(Source data)
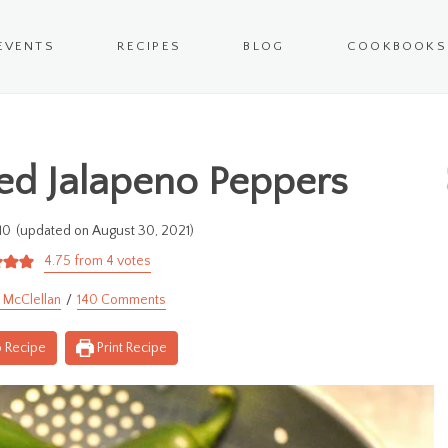
EVENTS
RECIPES
BLOG
COOKBOOKS
ed Jalapeno Peppers
10
(updated on August 30, 2021)
4.75
from
4
votes
 McClellan
140 Comments
 Recipe
Print Recipe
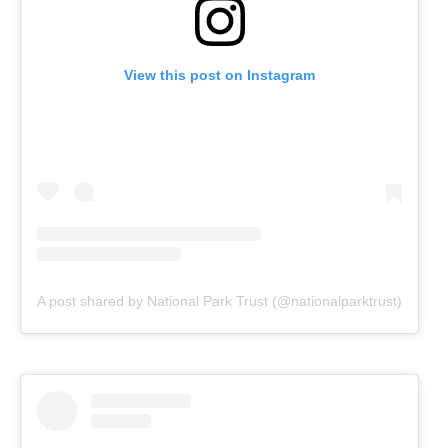
View this post on Instagram
A post shared by National Park Trust (@nationalparktrust)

■ **Task details**:
Omit every image. Quote each record exactly.

■ **Exercise output**:
EVENTS
RECIPES
BLOG
COOKBOOKS
ed Jalapeno Peppers
10
(updated on August 30, 2021)
4.75
from
4
votes
 McClellan
140 Comments
 Recipe
Print Recipe
View this post on Instagram
A post shared by National Park Trust (@nationalparktrust)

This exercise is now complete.